HOW TO COMPLETE THIS TASK:
Return every record below exactly.

Records contained in a dataset

....................

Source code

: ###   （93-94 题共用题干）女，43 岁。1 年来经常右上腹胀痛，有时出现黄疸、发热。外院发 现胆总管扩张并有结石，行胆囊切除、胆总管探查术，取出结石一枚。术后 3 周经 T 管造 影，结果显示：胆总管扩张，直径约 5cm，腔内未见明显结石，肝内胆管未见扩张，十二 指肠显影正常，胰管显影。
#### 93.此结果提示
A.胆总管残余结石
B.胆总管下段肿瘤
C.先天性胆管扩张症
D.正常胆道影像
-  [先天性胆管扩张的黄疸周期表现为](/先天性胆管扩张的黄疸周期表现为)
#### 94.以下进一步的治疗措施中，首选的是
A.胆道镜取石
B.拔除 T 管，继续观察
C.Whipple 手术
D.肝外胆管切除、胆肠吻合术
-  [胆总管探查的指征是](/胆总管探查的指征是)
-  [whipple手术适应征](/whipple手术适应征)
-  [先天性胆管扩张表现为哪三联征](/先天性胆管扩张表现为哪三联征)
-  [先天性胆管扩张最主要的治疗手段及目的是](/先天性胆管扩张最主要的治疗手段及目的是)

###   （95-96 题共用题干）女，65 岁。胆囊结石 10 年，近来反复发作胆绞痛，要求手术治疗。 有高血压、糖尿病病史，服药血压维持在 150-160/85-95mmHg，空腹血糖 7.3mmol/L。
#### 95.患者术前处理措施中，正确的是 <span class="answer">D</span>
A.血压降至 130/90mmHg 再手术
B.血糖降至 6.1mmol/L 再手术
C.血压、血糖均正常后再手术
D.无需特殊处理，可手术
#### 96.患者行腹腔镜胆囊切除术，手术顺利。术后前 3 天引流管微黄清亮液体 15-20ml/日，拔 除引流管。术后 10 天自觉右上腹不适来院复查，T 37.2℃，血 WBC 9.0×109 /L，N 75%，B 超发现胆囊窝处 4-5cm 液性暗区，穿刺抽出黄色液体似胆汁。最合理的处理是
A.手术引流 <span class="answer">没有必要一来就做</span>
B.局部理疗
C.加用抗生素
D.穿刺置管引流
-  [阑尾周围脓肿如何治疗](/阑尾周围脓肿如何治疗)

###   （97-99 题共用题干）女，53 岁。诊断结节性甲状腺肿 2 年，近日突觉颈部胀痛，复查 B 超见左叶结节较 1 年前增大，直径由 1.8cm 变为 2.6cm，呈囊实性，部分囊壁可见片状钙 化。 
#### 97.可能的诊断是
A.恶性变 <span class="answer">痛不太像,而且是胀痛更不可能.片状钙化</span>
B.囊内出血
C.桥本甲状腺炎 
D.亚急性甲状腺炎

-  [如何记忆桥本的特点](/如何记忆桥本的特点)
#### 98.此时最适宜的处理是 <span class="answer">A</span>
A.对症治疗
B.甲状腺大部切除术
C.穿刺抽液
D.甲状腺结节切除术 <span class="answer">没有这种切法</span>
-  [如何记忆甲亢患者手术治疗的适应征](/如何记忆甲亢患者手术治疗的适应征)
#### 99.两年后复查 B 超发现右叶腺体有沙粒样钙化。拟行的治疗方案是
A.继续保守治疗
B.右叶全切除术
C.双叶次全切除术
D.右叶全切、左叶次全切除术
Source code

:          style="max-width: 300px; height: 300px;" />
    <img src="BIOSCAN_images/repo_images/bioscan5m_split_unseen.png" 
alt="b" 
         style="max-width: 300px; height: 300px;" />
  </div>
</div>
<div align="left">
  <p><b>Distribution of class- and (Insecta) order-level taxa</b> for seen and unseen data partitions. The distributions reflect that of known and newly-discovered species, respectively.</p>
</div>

....................

SOLUTION BELOW:
Source code

: ###   （93-94 题共用题干）女，43 岁。1 年来经常右上腹胀痛，有时出现黄疸、发热。外院发 现胆总管扩张并有结石，行胆囊切除、胆总管探查术，取出结石一枚。术后 3 周经 T 管造 影，结果显示：胆总管扩张，直径约 5cm，腔内未见明显结石，肝内胆管未见扩张，十二 指肠显影正常，胰管显影。
#### 93.此结果提示
A.胆总管残余结石
B.胆总管下段肿瘤
C.先天性胆管扩张症
D.正常胆道影像
-  [先天性胆管扩张的黄疸周期表现为](/先天性胆管扩张的黄疸周期表现为)
#### 94.以下进一步的治疗措施中，首选的是
A.胆道镜取石
B.拔除 T 管，继续观察
C.Whipple 手术
D.肝外胆管切除、胆肠吻合术
-  [胆总管探查的指征是](/胆总管探查的指征是)
-  [whipple手术适应征](/whipple手术适应征)
-  [先天性胆管扩张表现为哪三联征](/先天性胆管扩张表现为哪三联征)
-  [先天性胆管扩张最主要的治疗手段及目的是](/先天性胆管扩张最主要的治疗手段及目的是)

###   （95-96 题共用题干）女，65 岁。胆囊结石 10 年，近来反复发作胆绞痛，要求手术治疗。 有高血压、糖尿病病史，服药血压维持在 150-160/85-95mmHg，空腹血糖 7.3mmol/L。
#### 95.患者术前处理措施中，正确的是 <span class="answer">D</span>
A.血压降至 130/90mmHg 再手术
B.血糖降至 6.1mmol/L 再手术
C.血压、血糖均正常后再手术
D.无需特殊处理，可手术
#### 96.患者行腹腔镜胆囊切除术，手术顺利。术后前 3 天引流管微黄清亮液体 15-20ml/日，拔 除引流管。术后 10 天自觉右上腹不适来院复查，T 37.2℃，血 WBC 9.0×109 /L，N 75%，B 超发现胆囊窝处 4-5cm 液性暗区，穿刺抽出黄色液体似胆汁。最合理的处理是
A.手术引流 <span class="answer">没有必要一来就做</span>
B.局部理疗
C.加用抗生素
D.穿刺置管引流
-  [阑尾周围脓肿如何治疗](/阑尾周围脓肿如何治疗)

###   （97-99 题共用题干）女，53 岁。诊断结节性甲状腺肿 2 年，近日突觉颈部胀痛，复查 B 超见左叶结节较 1 年前增大，直径由 1.8cm 变为 2.6cm，呈囊实性，部分囊壁可见片状钙 化。 
#### 97.可能的诊断是
A.恶性变 <span class="answer">痛不太像,而且是胀痛更不可能.片状钙化</span>
B.囊内出血
C.桥本甲状腺炎 
D.亚急性甲状腺炎

-  [如何记忆桥本的特点](/如何记忆桥本的特点)
#### 98.此时最适宜的处理是 <span class="answer">A</span>
A.对症治疗
B.甲状腺大部切除术
C.穿刺抽液
D.甲状腺结节切除术 <span class="answer">没有这种切法</span>
-  [如何记忆甲亢患者手术治疗的适应征](/如何记忆甲亢患者手术治疗的适应征)
#### 99.两年后复查 B 超发现右叶腺体有沙粒样钙化。拟行的治疗方案是
A.继续保守治疗
B.右叶全切除术
C.双叶次全切除术
D.右叶全切、左叶次全切除术
Source code

:          style="max-width: 300px; height: 300px;" />
    <img src="BIOSCAN_images/repo_images/bioscan5m_split_unseen.png" 
alt="b" 
         style="max-width: 300px; height: 300px;" />
  </div>
</div>
<div align="left">
  <p><b>Distribution of class- and (Insecta) order-level taxa</b> for seen and unseen data partitions. The distributions reflect that of known and newly-discovered species, respectively.</p>
</div>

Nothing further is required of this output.